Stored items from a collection
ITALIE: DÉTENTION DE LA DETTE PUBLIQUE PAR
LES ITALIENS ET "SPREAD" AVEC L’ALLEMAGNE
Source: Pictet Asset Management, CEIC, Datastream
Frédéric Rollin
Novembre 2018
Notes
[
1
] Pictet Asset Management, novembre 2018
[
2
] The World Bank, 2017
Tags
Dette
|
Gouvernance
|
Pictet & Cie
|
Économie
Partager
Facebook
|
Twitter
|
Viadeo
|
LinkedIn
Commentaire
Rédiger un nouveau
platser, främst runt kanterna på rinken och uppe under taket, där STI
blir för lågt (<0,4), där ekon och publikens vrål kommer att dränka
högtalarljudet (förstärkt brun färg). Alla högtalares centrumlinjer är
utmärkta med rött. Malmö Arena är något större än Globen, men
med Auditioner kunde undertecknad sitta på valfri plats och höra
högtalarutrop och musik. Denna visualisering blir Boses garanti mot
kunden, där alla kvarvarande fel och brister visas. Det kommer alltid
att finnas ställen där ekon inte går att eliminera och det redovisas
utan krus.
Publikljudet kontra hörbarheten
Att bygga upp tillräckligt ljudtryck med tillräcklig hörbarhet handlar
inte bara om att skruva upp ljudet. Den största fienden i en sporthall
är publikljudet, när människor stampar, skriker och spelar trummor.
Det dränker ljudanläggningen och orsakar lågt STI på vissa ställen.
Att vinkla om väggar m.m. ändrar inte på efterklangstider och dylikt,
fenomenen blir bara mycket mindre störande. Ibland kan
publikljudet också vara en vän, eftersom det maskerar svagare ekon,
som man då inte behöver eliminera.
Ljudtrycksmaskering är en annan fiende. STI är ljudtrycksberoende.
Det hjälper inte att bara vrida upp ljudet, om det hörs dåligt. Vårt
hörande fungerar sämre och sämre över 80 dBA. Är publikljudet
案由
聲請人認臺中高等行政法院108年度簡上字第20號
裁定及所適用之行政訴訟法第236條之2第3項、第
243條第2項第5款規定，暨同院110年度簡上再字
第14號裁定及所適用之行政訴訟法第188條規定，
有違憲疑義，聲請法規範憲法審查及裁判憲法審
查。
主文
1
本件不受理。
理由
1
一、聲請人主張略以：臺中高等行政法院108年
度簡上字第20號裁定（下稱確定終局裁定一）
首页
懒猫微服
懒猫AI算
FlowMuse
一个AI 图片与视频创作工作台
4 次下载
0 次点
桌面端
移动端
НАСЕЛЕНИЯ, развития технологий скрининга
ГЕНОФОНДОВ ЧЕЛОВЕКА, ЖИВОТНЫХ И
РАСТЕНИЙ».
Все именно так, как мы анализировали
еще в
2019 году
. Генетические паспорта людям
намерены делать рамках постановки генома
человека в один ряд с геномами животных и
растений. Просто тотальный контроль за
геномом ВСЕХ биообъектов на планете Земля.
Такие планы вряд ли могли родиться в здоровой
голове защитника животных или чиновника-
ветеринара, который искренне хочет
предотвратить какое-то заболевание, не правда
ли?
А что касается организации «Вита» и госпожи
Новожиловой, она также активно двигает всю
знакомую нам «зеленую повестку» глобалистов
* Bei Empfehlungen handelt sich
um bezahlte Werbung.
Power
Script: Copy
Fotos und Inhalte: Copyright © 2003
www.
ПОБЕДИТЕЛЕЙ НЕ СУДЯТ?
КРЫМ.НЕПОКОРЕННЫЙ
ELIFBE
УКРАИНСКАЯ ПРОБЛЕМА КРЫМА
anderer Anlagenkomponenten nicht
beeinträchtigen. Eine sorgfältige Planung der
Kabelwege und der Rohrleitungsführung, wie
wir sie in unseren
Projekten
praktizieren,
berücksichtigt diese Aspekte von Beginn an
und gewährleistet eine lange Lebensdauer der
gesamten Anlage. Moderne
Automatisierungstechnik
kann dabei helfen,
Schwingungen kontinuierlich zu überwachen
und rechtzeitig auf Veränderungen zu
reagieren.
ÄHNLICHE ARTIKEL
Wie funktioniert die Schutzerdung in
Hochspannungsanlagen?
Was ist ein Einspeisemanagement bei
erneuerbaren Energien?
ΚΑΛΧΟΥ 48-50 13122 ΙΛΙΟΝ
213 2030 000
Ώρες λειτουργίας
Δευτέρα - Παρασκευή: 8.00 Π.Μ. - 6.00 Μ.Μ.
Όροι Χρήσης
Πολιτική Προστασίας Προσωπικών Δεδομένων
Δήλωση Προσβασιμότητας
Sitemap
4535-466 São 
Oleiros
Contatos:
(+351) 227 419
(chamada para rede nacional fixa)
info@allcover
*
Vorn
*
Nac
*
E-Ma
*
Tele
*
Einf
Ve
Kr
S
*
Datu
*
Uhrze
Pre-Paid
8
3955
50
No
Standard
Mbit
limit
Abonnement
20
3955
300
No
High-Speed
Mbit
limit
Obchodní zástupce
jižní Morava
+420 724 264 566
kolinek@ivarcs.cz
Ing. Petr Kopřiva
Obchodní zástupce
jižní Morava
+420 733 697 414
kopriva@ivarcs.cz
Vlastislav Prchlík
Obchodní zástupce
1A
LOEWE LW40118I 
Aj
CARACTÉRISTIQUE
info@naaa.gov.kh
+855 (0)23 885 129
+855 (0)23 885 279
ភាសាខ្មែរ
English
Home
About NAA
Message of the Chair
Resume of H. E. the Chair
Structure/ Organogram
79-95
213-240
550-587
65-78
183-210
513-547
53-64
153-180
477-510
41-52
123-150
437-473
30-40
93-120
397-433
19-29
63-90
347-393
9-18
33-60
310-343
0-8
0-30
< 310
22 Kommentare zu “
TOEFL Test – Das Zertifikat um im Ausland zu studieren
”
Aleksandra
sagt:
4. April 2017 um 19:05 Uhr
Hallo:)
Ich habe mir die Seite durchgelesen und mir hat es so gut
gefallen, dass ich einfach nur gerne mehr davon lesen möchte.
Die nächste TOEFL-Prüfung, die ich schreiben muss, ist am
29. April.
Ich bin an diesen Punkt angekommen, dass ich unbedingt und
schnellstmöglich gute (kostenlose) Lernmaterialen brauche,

* [WORK ORDER]: Only the lines from the one that holds "4. April 2017 um 19:05 Uhr" through the end of the records should appear in the answer, each restated exactly.

* [OUTPUT]:
4. April 2017 um 19:05 Uhr
Hallo:)
Ich habe mir die Seite durchgelesen und mir hat es so gut
gefallen, dass ich einfach nur gerne mehr davon lesen möchte.
Die nächste TOEFL-Prüfung, die ich schreiben muss, ist am
29. April.
Ich bin an diesen Punkt angekommen, dass ich unbedingt und
schnellstmöglich gute (kostenlose) Lernmaterialen brauche,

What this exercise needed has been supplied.